SCHWEINFURT

Spieletag an der Franziskus-Schule

Holztürme in der Turnhalle: Schüler und Betreuer bauen begeistert mit.
Foto: Waltraud Fuchs-Mauder | Holztürme in der Turnhalle: Schüler und Betreuer bauen begeistert mit.

(so/cw) Riskiert man am Dienstagmorgen in die Turnhalle der Franziskus-Schule einen Blick, überrascht einen die individuelle Kreativität von 200 Schülerinnen und Schülern. Zum zweiten Mal ermöglicht der Förderverein der Franziskus-Schule den Kindern mit Behinderung einen Schultag der etwas anderen Art - das MainSpielMobil gastiert einen Tag an der Schule. Michael Keim, Spiel- und Theatertrainer, bringt den Schützlingen pädagogische Spiele mit Naturholzmaterialien näher. Im Gepäck hat er Geschicklichkeits-, Kooperations- und Brettspiele, sowie rund 18 000 Holzbauklötze.

„Wir als Pädagogen der Franziskus–Schule verfolgen kein starr zu erreichendes Bildungsziel, sondern individuelle Unterstützung jedes Schülers.“, sagt Horst Brandenstein, Lehrer der Schule an der Zweigstelle in Schonungen. Diese Aussage bewahrheitet sich beim Blick in die Turnhalle und die Aula. Zwei Gruppen der Schülerinnen und Schüler im Alter von drei bis 21 Jahren verteilen sich im großen Schulgebäude, um zwanglos Holzklötze aufeinanderzutürmen. Der Fantasie sind keine Grenzen gesetzt, generationsverbindend verschwinden sogar die Betreuer in der kreativen Menge. Keinem wird vorgeschrieben, wie das Holzmaterial zu gebrauchen ist, so entstehen etliche Gesamtkunstwerke, die sich alle voneinander unterscheiden. Spielerische Wettstreite entstehen schnell, welcher Holzturm der Höchste ist. Fast zwei Meter ragt einer empor.
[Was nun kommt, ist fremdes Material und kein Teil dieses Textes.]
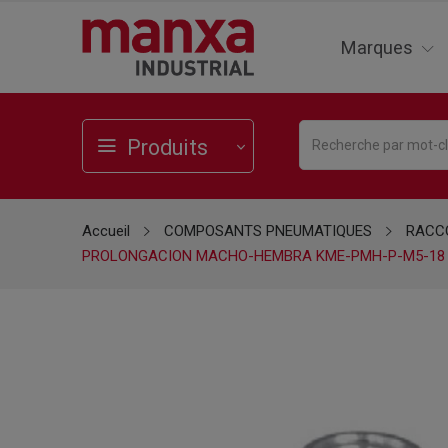
Marques
Produits
Accueil
COMPOSANTS PNEUMATIQUES
RACCO
PROLONGACION MACHO-HEMBRA KME-PMH-P-M5-18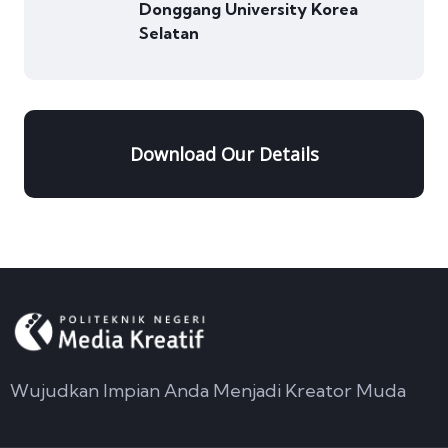
Donggang University Korea
Selatan
Download Our Details
Wujudkan Impian Anda Menjadi Kreator Muda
Gleichzeitig tüftelt die andere Gruppe in der Aula geschickt an Brettspielen herum. Begeistert knobeln die behinderten Schüler gemeinsam am Tetris-Tisch, dem Tischfußball oder dem Fingerbillard. Je weniger Regeln und Vorgaben, desto kreativer spielen die Kinder und Jugendlichen.
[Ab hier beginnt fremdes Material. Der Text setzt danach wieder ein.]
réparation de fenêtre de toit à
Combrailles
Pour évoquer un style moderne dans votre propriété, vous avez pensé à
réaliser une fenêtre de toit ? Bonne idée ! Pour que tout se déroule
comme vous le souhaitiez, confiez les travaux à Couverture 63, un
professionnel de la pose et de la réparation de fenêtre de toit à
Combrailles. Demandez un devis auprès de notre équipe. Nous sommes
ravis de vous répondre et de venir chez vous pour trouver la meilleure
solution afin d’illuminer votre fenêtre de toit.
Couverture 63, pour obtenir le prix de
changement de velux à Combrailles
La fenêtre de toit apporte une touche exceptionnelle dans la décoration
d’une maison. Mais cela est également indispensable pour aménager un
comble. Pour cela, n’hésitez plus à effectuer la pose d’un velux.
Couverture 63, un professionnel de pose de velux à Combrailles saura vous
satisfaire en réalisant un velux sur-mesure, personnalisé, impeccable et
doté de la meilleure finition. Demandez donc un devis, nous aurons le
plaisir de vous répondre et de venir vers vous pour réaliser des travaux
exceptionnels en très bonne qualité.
Finanzierungslücken schließen

„Wir wollen auf unbürokratische Weise Lücken in der staatlichen Finanzierung schließen.“, äußert sich Cornelia Herbert, erste Vorsitzende des geldgebenden Fördervereins und selbst Mutter einer Schülerin in der Franziskus–Schule. Ein großer Teil der Kosten wird durch den Erlös des Kuchenverkaufs, beim letzten Tag der offenen Tür, gedeckt. Der Rest setzt sich aus Spenden und Vereinsmitteln zusammen. Auch Horst Golüke, stellvertretender Vorsitzender der Lebenshilfe, nimmt mehr als zufrieden am Spiel mit den Schützlingen teil und freut sich als Sprecher der Trägerschaft der Franziskusschule über das gesamte Ergebnis. Herr Golüke musste die Holzklötze auch nicht alleine wegräumen und hatte hier tatkräftige Unterstützung der Schüler.